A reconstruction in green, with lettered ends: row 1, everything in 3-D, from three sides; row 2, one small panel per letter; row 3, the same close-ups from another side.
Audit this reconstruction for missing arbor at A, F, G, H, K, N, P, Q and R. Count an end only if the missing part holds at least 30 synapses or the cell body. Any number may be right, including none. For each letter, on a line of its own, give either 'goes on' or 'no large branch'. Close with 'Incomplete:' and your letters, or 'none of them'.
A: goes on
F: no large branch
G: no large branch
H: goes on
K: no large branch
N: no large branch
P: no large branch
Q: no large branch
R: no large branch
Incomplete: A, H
--
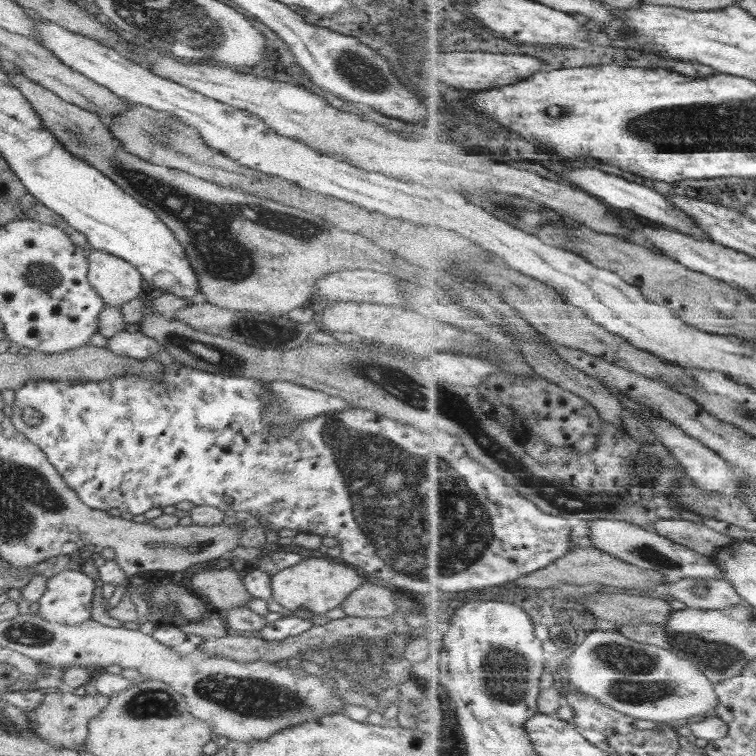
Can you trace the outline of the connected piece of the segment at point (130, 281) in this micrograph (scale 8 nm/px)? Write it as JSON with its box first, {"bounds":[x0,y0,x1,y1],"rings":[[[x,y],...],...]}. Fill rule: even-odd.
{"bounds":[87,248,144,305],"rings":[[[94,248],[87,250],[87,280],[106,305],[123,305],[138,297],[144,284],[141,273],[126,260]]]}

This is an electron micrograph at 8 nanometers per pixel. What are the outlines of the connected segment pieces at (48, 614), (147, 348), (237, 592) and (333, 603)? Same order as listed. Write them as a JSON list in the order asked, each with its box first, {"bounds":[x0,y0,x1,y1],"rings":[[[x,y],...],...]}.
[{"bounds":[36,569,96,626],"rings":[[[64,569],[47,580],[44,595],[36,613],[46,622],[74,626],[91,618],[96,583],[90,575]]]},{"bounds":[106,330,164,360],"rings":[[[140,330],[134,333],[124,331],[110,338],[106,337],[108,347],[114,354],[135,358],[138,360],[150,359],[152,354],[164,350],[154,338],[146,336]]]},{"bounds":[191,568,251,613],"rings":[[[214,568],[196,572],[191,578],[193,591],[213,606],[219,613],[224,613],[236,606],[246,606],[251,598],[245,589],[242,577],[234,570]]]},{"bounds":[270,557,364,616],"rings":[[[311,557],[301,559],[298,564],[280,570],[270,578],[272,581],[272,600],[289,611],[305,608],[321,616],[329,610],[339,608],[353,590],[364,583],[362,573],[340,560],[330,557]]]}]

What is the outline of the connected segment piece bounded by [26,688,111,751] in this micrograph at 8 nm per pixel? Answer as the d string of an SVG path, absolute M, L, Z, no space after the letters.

### Work instruction
Could you write out, exactly as they stand, only the lines above that begin at the line with "Can you trace" and stop after the line with "What is the"?

### Your response
Can you trace the outline of the connected piece of the segment at point (130, 281) in this micrograph (scale 8 nm/px)? Write it as JSON with its box first, {"bounds":[x0,y0,x1,y1],"rings":[[[x,y],...],...]}. Fill rule: even-odd.
{"bounds":[87,248,144,305],"rings":[[[94,248],[87,250],[87,280],[106,305],[123,305],[138,297],[144,284],[141,273],[126,260]]]}

This is an electron micrograph at 8 nanometers per pixel. What are the outlines of the connected segment pieces at (48, 614), (147, 348), (237, 592) and (333, 603)? Same order as listed. Write them as a JSON list in the order asked, each with its box first, {"bounds":[x0,y0,x1,y1],"rings":[[[x,y],...],...]}.
[{"bounds":[36,569,96,626],"rings":[[[64,569],[47,580],[44,595],[36,613],[46,622],[74,626],[91,618],[96,583],[90,575]]]},{"bounds":[106,330,164,360],"rings":[[[140,330],[134,333],[124,331],[110,338],[106,337],[108,347],[114,354],[135,358],[138,360],[150,359],[152,354],[164,350],[154,338],[146,336]]]},{"bounds":[191,568,251,613],"rings":[[[214,568],[196,572],[191,578],[193,591],[213,606],[219,613],[224,613],[236,606],[246,606],[251,598],[245,589],[242,577],[234,570]]]},{"bounds":[270,557,364,616],"rings":[[[311,557],[301,559],[298,564],[280,570],[270,578],[272,581],[272,600],[289,611],[305,608],[321,616],[329,610],[339,608],[353,590],[364,583],[362,573],[340,560],[330,557]]]}]

What is the outline of the connected segment piece bounded by [26,688,111,751] in this micrograph at 8 nm per pixel? Answer as the d string of an SVG path, absolute M, L, Z, no space after the letters.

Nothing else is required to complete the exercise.